Frigyes Karinthy :  Recueil "Panorama", titres

 

afficher le texte en hongrois

je suis bien pourvu de conseils

 

Et je ne peux pas manquer de redire ma gratitude à tous ceux qui dans ma lourde tâche de collecter des éléments pour l’histoire de ma vie, c’est-à-dire ce qui m’arrive, m’ont pourvu de leurs bons conseils.

Avant tout à mon excellent ami et ancien camarade de classe Andor Gárdos qui, à l’oral du baccalauréat où il était assis juste derrière moi, et après que nous avons conclu un pacte d’entraide à la vie à la mort pour nous souffler mutuellement par le feu, l’eau, l’air, rafales de mitraillette et coups de canon, et qui, quand enfin j’ai reçu ma question sur laquelle je devais disserter, et j’ai réussi à lui souffler sur quel sujet il devait me souffler, s’est penché vers mon dos au mépris de la mort, pour s’approcher de mon oreille et toutes les trente secondes m’a soufflé : « réfléchis ! », « réfléchis ! ».

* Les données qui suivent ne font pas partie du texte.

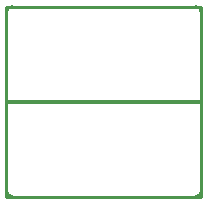
<source format=gbr>
G04*
G04 #@! TF.GenerationSoftware,Altium Limited,Altium Designer,25.8.1 (18)*
G04*
G04 Layer_Color=32896*
%FSLAX25Y25*%
%MOIN*%
G70*
G04*
G04 #@! TF.SameCoordinates,E2154C79-DA77-42C2-A4CA-17832CE20963*
G04*
G04*
G04 #@! TF.FilePolarity,Positive*
G04*
G01*
G75*
%ADD11C,0.01000*%
D11*
X164567Y161417D02*
G03*
X162598Y163386I-1969J0D01*
G01*
Y100000D02*
G03*
X164567Y101969I0J1969D01*
G01*
X101575Y163386D02*
G03*
X99606Y161417I0J-1969D01*
G01*
Y101969D02*
G03*
X101575Y100000I1969J0D01*
G01*
X162598D01*
X101575Y163386D02*
X162598D01*
X164567Y101969D02*
Y161417D01*
X99606Y101969D02*
Y161417D01*
X99606Y163386D02*
X164567D01*
X99606Y131890D02*
X164567D01*
X99606D02*
Y163386D01*
X164567Y131890D02*
Y163386D01*
X99606Y100000D02*
X164567D01*
X99606Y131496D02*
X164567D01*
Y100000D02*
Y131496D01*
X99606Y100000D02*
Y131496D01*
M02*

</source>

En outre à cet excellent ami qui m’a conseillé d’attendre avec patience que le pont Margit soit reconstruit, lorsque le pont Margit s’est écroulé sous mes pieds et je barbotais dans l’eau du Danube.

En outre au même ami qui m’a aussi conseillé au même moment de tresser avec diligence et endurance les pailles voguant à vau l’eau pour en construire un bateau qui me permettrait de naviguer, même jusqu’à la Mer Noire.

En outre à celui qui, quand j’avais faim, m’a donné le conseil d’ouvrir un restaurant pour que de semblables désagréments ne puissent se reproduire.

En outre à celui qui, quand il a appris que je manquais d’argent, n’a pas hésité à se jeter en voiture et venir me voir pour me conseiller de fonder une entreprise d’assez grande envergure.

En outre à celui qui, quand je voulais sortir de mes gonds, m’a conseillé de sortir de mes gonds.

En outre à celui qui, quand j’étais assis dans le bain chaud m’a conseillé de prendre une bonne douche, alors que quand j’étais assis dans le bain froid, m’a prévenu contre le risque de refroidissement.

Il m’a en outre conseillé que, quand je fais mes ablutions, je tienne mes mains vers le bas, parce que si je les tiens vers le haut, l’eau coule dans mes manches.

En outre à l’excellente bourgeoise qui, quand elle a remarqué que j’avais des intentions pour elle, m’a conseillé, si je veux atteindre mon but, de faire semblant de n’avoir aucune intention à son égard, parce qu’elle est une personne avec laquelle la violence ne mène à rien.

En outre à une autre bourgeoise qui, quand elle a remarqué que je n’avais aucune intention,  m’a conseillé de faire semblant d’avoir des intentions à son égard, car elle était une personne qui autrement ne renoncerait jamais à moi.

À tous ceux qui m’ont conseillé d’être un homme, de ne pas être un homme, de réfléchir deux fois, de prendre mon courage à deux mains, que dans mon propre intérêt je fasse tout ce qu’il convient pour mener à bien mes projets, de ne pas être de mauvaise humeur, de ne pas laisser éclater ma joie, que je serais tout de suite moins gai si je connaissais la vérité, que je ferais mieux de faire attention, de ne pas hésiter à sauter, de ne pas trop sauter car je risquerais de me casser le cou, de lui faire confiance et de ne pas lui donner des conseils, de n’écouter personne sinon moi-même et lui qui me conseille de ne pas accepter ses conseils, toute ma gratitude.